FAO in Pakistan

“Working as an auto mechanic, I was only able to earn PKR100 each day. Then there were also days when I was not making any money at all. I did not have any other skills which I could use to earn a living and support my family,” said 28-year-old Abdul Khaliq.

Life had not been easy for Abdul Khaliq who lived with his eight brothers and two sisters in the village of Saragurghai, Quetta District. The meagre sum he earned working as a mechanic was not enough to cover the basic needs of his family.

In 2012, Abdul Khaliq decided to enroll in a training on wool shearing organized by the Food and Agriculture Organization of the United Nations (FAO). Along with his friends, Khaliq was trained in wool shearing using modern techniques.

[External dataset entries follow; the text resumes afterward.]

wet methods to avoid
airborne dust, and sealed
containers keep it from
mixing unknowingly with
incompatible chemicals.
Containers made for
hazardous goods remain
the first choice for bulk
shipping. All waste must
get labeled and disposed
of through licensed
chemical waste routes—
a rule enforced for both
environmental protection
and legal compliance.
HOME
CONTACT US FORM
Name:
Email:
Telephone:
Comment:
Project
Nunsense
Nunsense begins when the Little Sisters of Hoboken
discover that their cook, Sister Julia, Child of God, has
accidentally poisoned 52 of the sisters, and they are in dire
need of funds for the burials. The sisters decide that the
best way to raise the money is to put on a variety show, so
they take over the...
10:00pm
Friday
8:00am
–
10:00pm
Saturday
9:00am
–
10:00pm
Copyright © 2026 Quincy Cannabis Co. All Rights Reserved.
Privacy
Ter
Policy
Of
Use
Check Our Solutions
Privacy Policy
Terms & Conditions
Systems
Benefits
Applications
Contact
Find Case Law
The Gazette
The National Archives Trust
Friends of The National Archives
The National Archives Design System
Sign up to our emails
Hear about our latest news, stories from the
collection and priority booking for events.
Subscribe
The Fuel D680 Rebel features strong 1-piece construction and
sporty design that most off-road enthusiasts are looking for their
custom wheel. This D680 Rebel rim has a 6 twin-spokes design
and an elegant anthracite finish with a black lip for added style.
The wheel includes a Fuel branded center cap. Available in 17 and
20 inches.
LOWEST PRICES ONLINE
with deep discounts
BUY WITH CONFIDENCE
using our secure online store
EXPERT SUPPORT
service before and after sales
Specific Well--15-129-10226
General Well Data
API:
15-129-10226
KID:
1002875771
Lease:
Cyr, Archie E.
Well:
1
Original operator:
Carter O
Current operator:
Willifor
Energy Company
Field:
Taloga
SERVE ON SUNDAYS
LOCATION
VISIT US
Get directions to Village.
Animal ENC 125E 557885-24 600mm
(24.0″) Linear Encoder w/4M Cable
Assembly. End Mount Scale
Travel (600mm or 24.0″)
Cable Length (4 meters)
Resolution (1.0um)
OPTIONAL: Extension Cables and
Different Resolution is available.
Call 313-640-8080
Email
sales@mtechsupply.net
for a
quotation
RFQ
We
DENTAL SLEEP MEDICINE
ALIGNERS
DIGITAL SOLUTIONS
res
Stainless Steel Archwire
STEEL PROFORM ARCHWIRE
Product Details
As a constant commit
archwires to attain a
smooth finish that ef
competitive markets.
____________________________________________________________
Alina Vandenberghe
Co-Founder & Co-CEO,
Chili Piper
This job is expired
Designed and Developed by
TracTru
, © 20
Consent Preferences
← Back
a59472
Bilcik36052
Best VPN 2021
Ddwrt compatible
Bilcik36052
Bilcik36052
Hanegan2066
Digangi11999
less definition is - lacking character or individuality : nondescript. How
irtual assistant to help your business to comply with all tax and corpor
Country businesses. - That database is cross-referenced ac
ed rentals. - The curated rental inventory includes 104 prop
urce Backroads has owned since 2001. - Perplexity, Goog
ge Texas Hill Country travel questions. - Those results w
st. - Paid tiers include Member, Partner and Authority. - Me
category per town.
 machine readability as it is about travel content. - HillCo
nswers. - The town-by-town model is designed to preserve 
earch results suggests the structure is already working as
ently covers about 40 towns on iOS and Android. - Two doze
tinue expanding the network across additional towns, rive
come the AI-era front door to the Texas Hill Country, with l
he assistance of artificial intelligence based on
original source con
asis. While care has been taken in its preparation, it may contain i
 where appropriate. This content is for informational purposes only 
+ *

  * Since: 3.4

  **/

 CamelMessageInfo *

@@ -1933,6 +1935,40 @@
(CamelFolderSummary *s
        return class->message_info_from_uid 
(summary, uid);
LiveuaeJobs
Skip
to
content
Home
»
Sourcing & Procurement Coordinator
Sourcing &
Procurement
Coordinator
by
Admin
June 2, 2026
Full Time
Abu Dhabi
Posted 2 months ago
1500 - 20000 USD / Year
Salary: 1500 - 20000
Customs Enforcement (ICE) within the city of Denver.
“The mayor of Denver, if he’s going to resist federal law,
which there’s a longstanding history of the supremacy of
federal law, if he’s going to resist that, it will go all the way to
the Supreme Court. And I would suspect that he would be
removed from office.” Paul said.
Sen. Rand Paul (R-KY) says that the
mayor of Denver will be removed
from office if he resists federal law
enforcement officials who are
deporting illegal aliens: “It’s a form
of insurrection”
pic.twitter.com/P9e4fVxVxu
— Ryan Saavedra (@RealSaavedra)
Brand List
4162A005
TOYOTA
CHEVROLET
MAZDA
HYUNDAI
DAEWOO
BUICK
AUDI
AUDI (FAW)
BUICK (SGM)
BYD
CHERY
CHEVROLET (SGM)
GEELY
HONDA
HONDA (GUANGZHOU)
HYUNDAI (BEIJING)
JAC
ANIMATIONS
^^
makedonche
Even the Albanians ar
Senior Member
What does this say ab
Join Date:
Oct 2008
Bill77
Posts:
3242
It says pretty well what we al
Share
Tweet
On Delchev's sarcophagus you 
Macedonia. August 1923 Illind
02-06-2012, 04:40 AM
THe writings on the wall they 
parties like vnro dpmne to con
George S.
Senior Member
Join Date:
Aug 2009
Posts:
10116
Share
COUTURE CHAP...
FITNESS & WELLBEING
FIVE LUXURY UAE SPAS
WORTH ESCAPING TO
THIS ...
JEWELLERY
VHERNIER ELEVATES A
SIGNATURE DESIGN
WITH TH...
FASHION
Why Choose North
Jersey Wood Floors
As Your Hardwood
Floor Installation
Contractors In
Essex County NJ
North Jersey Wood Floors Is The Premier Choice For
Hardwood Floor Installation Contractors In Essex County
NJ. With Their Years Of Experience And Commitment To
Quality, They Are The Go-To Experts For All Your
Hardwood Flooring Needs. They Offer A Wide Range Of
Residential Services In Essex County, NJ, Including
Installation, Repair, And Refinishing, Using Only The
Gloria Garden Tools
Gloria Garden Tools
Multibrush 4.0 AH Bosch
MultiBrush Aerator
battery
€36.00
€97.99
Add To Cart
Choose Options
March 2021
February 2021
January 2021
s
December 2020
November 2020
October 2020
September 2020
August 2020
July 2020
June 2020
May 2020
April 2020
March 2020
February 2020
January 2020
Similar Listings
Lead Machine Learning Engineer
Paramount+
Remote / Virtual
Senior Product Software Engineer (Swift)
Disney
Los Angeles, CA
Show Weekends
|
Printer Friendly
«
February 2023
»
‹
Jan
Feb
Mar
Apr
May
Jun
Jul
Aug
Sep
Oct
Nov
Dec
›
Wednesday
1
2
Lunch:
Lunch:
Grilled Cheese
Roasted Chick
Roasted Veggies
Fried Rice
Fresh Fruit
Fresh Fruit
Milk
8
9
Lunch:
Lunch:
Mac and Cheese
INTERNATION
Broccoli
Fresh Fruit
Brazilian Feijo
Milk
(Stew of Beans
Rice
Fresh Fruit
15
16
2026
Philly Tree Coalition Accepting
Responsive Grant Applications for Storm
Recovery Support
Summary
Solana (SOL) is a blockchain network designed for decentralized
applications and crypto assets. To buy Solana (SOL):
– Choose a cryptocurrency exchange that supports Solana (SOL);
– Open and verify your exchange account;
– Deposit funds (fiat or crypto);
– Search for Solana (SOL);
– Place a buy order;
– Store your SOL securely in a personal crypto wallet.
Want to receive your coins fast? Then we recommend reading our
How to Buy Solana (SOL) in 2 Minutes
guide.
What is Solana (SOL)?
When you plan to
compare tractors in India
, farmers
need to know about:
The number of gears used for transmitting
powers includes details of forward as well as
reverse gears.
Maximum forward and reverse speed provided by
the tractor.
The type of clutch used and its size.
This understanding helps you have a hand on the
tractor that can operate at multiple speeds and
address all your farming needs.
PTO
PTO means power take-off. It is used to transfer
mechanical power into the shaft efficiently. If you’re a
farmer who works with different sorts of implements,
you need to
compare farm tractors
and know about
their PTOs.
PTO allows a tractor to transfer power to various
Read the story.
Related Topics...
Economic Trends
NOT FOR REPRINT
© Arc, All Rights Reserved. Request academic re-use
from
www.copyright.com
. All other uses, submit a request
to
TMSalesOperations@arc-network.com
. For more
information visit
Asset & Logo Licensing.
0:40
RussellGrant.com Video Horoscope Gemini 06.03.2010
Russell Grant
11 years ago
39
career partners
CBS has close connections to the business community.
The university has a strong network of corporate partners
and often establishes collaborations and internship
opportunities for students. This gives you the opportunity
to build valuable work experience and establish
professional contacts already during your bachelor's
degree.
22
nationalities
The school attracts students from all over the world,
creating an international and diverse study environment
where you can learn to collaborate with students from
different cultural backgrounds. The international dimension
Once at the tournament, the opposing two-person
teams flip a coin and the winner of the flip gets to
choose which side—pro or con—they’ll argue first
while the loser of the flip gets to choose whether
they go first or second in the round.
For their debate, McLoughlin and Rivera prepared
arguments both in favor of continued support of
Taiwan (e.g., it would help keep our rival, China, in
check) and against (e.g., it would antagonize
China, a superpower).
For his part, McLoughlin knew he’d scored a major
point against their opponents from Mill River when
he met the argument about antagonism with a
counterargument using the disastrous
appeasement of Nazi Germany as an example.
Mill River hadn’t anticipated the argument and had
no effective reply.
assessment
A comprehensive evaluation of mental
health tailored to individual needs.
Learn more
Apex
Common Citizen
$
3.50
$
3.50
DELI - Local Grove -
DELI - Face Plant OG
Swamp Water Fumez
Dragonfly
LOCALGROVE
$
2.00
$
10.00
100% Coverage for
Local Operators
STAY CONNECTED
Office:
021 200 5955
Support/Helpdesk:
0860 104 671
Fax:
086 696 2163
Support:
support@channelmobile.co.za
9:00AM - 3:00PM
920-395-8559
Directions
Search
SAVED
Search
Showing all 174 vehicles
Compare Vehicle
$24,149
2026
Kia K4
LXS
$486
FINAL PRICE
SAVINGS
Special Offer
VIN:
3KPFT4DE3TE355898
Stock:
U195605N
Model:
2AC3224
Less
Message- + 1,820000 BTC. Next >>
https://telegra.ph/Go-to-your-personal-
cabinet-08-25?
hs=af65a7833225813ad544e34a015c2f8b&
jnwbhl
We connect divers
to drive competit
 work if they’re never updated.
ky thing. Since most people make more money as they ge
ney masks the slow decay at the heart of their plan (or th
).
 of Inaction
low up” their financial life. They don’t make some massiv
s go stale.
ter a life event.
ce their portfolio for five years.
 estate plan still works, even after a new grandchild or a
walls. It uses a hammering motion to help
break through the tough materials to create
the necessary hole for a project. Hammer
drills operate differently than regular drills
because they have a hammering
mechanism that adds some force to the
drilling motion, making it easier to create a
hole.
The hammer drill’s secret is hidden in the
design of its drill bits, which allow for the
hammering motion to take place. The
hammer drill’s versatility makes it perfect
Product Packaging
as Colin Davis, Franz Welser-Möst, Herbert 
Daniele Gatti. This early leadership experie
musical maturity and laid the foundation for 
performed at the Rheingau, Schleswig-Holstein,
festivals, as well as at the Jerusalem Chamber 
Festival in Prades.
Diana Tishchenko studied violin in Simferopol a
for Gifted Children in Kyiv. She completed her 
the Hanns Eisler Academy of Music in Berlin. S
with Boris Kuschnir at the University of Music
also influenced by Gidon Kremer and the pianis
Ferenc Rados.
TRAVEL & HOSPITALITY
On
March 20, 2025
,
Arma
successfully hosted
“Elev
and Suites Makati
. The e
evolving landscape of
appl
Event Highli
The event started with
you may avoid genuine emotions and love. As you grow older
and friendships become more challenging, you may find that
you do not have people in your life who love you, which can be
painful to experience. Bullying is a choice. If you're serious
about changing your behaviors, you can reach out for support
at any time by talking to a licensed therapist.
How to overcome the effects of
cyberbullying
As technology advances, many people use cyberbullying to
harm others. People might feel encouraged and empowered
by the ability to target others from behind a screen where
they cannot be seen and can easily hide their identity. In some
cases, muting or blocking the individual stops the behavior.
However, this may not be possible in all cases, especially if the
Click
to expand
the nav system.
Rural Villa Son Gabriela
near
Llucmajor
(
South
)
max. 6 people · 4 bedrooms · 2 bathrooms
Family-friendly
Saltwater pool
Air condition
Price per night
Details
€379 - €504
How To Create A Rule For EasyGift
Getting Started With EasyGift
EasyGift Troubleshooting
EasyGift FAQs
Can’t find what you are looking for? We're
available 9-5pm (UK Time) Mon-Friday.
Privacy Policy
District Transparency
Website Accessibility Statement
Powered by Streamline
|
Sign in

“I had seen the traditional methods used for wool shearing. The process was time consuming, and people often complained of wrist pain caused by spending long hours shearing wool by hand. It took several days to complete the process, and the targets set aside [in terms of the number of sheep to be sheared] were often not met. Slaughtering sheep from within the flock to serve meals to wool shearers was common practice–this significantly increased the cost,” said Khaliq.

After completing the training, Khaliq began working as a wool-shearer full-time and was able to earn a healthy profit. With the modern equipment he was provided towards the end of the training, Khaliq was able to shear 20- to 25 animals a day, earning a sum of PKR 50 per animal. The profits especially soared during the peak-seasons from March to April and from September to October when he sometimes made up to PKR 120 000 cumulatively.

Khaliq was keen on imparting the knowledge he had gained to other young men in the community, and thus, he decided to become a shearing trainer with FAO. As a trainer, he now teaches young men new effective techniques of wool shearing. The additional income of PKR 2 500 to 3 000 he generates each day as a trainer helps him provide for his family’s needs. “For many years, it was only my brother who brought back enough income to support the family. Today, I’m proud to say that I am also contributing financially to support my family. Our way of living has improved drastically. My elder brother’s children are now going to school,’ said Khaliq. “I want to provide a better future to my family and want them to succeed in life,” he added.

The Food and Agriculture Organization of the United Nations (FAO) under the AUS ABBA project supported by Australian Aid trained 10 206 people (5 184 men and 5 022 women) to receive various skills, including wool shearing. For the past few years, the wool industry has become an important source of income for rural communities of Balochistan. FAO trained farmers in modern practices of wool shearing and provided them with the necessary knowledge about wool washing and colouring which could help them produce yarn. Today, local women from rural communities who have been trained in carpet weaving produce carpets using recycled wool fibers from the wool shearing process. This saves them the cost of buying yarn from the local market. By encouraging people to use their existing resources through sustainable trainings, successful value chains are created where the trainees benefit from each other’s practices.


Under the Agri Business Programme funded by Australian aid, the project focuses on assisting agriculture-based households to adapt sustainable, profitable and diversified strategies to increase their income, food security and nutritional status. The project has helped connect male and female farmers to markets for specific commodities in Balochistan.